Dealing With ParticipantsClassroom or audience management is a very necessary skill for public speaking professionals. We expect to be listened to with respect, and engaged with eagerness. Unfortunately, that is not always the case. Therefore, it is best to be prepared for the difficult audience participants with an arsenal of tools to extinguish even the most distasteful behavior.

Learning is a social experience, and recent research reveals that over 75% of all learners prefer to learn as a group. Social dynamics can be very unpredictable, and may include some of these personalities: the elder, the prisoner, the skeptic, the latecomer, the preoccupied, the know-it-all, and the sleeper. There are easy strategies to counter all of these personalities, and use them to the classroom’s advantage.

A myth of classroom management is never involve students in the teaching process or allow them to talk amongst themselves as you will ultimately lose control of the class.
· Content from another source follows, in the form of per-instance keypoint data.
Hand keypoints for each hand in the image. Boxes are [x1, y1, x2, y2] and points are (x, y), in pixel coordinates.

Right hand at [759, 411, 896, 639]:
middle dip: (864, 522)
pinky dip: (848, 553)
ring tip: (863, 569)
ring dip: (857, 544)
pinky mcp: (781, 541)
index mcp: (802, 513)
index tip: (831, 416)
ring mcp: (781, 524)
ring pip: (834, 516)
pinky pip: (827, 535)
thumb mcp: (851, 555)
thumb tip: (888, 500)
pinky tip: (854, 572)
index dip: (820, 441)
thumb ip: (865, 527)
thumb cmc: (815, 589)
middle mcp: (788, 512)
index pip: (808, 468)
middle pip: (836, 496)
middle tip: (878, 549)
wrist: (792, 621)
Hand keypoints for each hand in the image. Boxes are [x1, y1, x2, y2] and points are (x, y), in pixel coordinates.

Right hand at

When you adopt a participant-centered training technique, they students are so engaged in class that there is little opportunity for disruption. That is your first tactic to dealing with difficult participants.

By leading a participant centered training, you will maximize the involvement of each participant, significantly reduce difficult participant behavior, increase the self- esteem of participants, and increase the retention of information. Small groups can also manage poor behavior through peer influence.
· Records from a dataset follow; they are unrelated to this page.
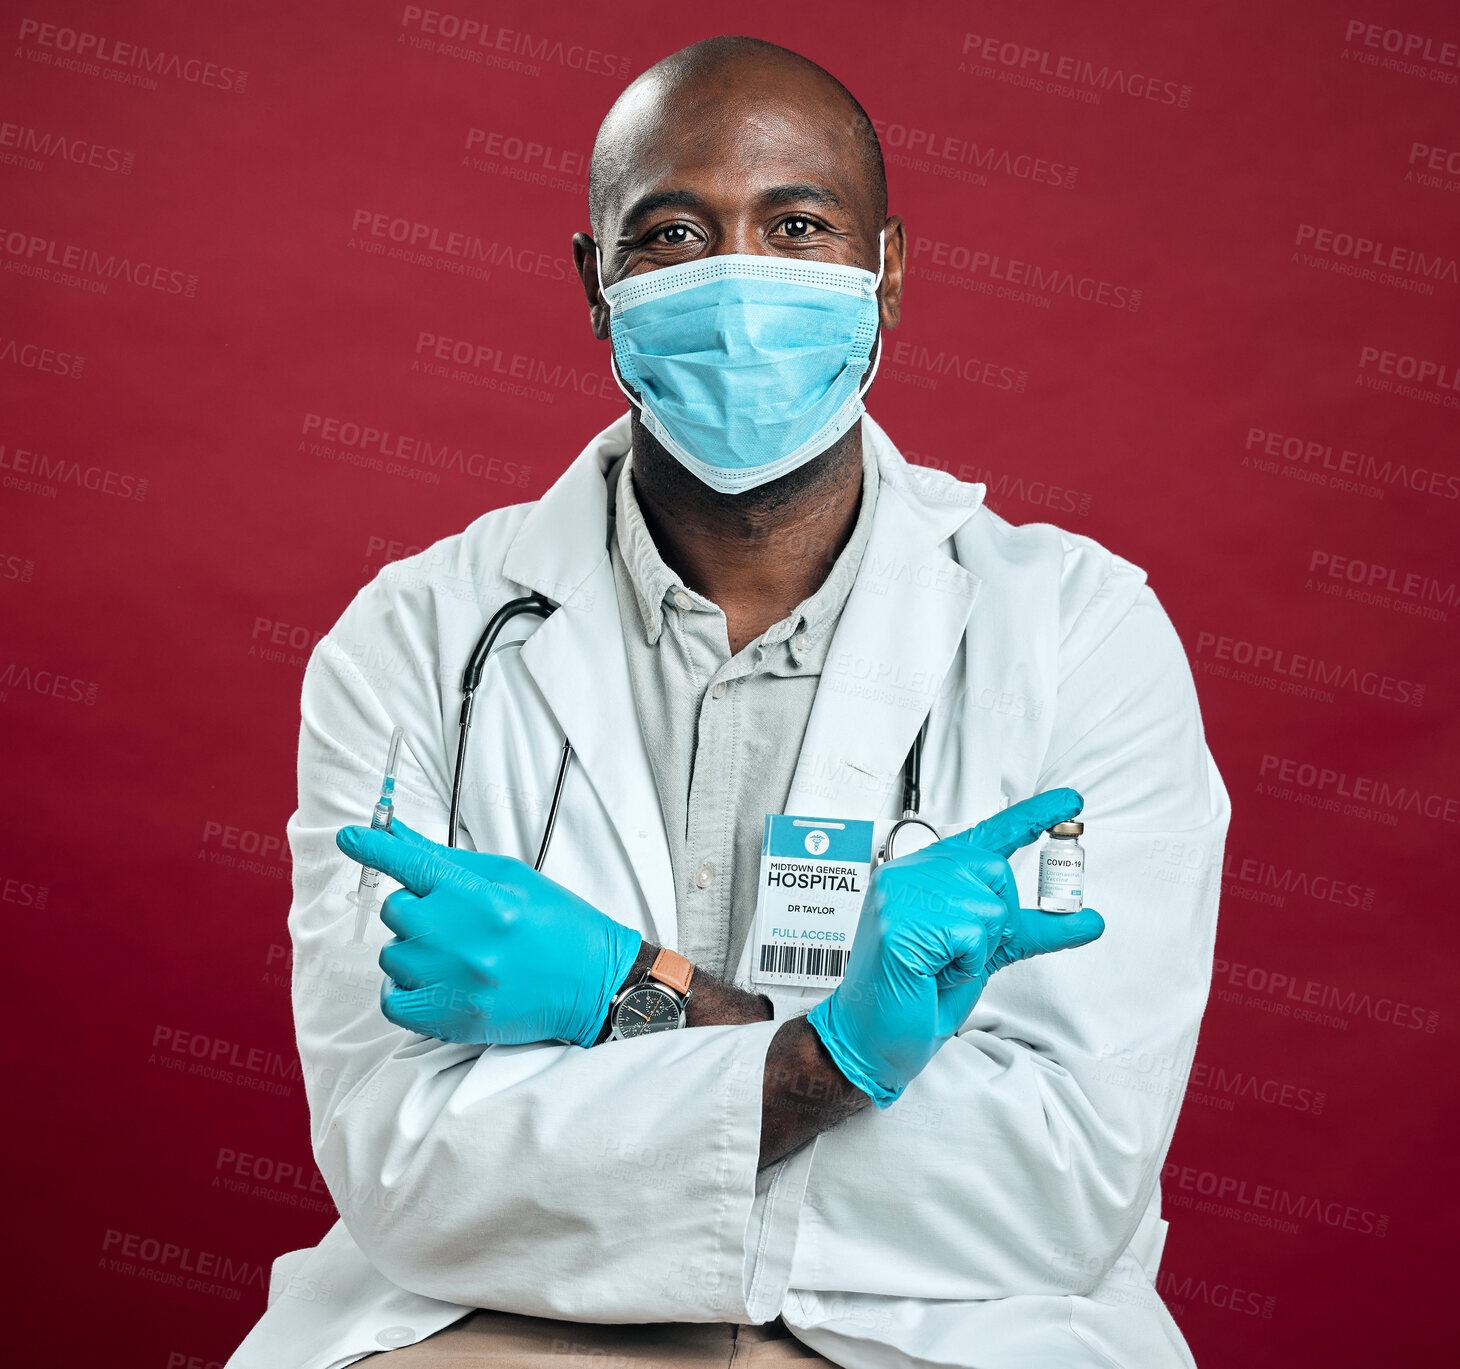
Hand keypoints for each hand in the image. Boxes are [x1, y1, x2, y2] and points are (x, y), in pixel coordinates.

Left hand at [335, 819, 642, 1047]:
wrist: (593, 982)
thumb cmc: (557, 924)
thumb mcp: (511, 878)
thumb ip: (451, 861)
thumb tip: (400, 837)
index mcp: (480, 897)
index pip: (411, 865)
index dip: (375, 847)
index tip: (350, 838)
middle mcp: (462, 938)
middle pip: (397, 910)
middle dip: (416, 908)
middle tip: (450, 916)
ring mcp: (455, 982)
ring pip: (392, 955)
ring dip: (412, 948)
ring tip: (452, 951)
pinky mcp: (452, 1019)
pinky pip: (392, 1001)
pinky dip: (402, 989)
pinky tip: (430, 979)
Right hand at [806, 789, 1104, 1106]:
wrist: (872, 1036)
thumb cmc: (918, 994)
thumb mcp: (981, 953)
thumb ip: (1025, 928)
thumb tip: (1086, 919)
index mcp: (925, 873)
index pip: (986, 834)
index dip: (1033, 816)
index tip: (1071, 800)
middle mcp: (910, 873)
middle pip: (996, 870)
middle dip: (996, 919)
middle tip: (958, 953)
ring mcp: (902, 893)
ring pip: (990, 907)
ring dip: (978, 949)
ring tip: (938, 965)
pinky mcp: (904, 920)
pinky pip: (975, 935)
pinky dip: (966, 963)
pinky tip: (933, 970)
Here are some additional tips to manage some of the aforementioned personalities:

The Elder – Lean on their experience and wisdom for a more enriched classroom experience. This will let them know that you respect their experience, and value their input. While keeping yourself in the driver’s seat by managing the elder’s comments.

The Latecomer – Do not start your session late in anticipation of latecomers. This will negate the importance of the session, and reinforce bad habits with the latecomer. Rather, start the session as scheduled with some soft-opening activities. This will keep the audience occupied, and will never notice the impact of the latecomer. This will also encourage the latecomer to be on time for future events.
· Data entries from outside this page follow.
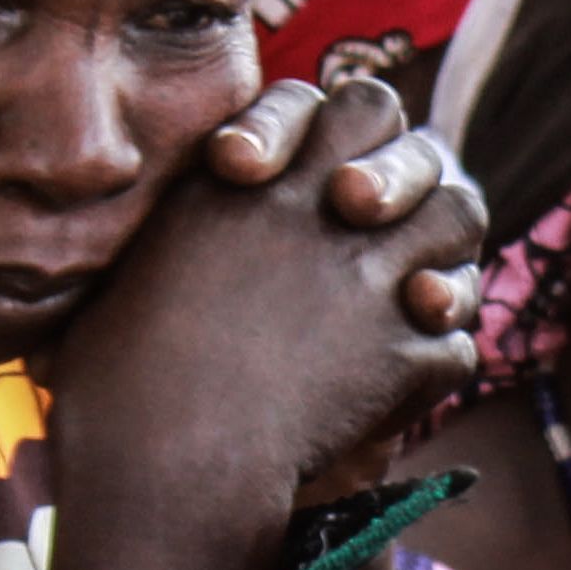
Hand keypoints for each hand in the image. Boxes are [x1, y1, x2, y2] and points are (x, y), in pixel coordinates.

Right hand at [50, 78, 488, 569]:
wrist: (163, 466)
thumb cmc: (110, 386)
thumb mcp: (109, 284)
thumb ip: (150, 244)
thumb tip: (121, 243)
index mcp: (239, 181)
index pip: (325, 103)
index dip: (331, 134)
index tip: (302, 185)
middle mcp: (316, 208)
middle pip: (410, 139)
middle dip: (409, 171)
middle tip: (376, 224)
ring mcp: (369, 275)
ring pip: (460, 215)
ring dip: (446, 255)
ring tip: (418, 298)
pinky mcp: (403, 348)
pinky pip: (458, 336)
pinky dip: (439, 358)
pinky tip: (408, 382)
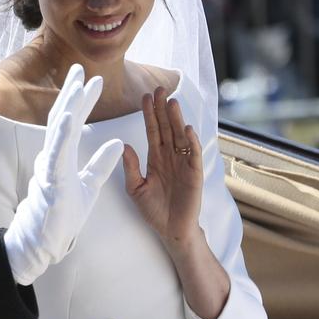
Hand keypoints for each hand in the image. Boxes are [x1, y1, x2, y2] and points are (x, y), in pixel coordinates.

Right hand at [4, 64, 123, 284]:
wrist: (45, 242)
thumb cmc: (62, 216)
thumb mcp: (89, 186)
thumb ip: (101, 164)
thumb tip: (119, 143)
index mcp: (62, 157)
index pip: (72, 123)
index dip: (82, 101)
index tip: (94, 81)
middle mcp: (52, 157)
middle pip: (62, 118)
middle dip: (71, 93)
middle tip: (80, 68)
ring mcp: (50, 167)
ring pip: (58, 130)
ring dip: (68, 105)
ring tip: (77, 84)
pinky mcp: (51, 180)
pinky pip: (57, 153)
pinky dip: (63, 133)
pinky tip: (69, 115)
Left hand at [121, 87, 203, 246]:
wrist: (171, 230)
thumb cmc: (153, 210)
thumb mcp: (136, 188)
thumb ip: (130, 168)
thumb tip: (124, 145)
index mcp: (155, 158)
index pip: (152, 130)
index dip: (149, 114)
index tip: (144, 96)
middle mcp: (170, 156)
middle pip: (167, 127)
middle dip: (163, 108)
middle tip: (160, 88)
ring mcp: (183, 163)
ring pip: (180, 136)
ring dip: (177, 119)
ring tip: (172, 102)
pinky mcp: (195, 174)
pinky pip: (193, 154)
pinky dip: (191, 141)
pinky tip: (187, 128)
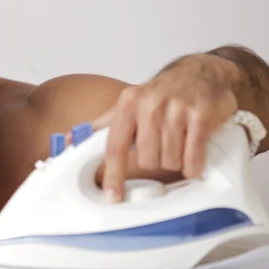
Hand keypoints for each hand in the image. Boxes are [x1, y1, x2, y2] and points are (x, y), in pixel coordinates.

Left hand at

The Preoccupied – This person may be the chronic smartphone checker, or could just be zoned out. Bring them back to reality by engaging them with a task. Have them turn down the lights, suggest a ground rule for the session, or distribute session materials. This will passive engage them, and let them know to take you seriously. Auto-pilot does not fly in your class.

The Sleeper – Unexpected movements in class can wake up sleeping beauty. For example, have participants stand once a task is completed, or have them participate in a “high five review”. Review the last section of class with another participant, and finish with a “high five”. All of these movements can break the monotony of a lecture while engaging participants without them realizing you are just waking them up.

Give these tips a try to experience an energized class experience.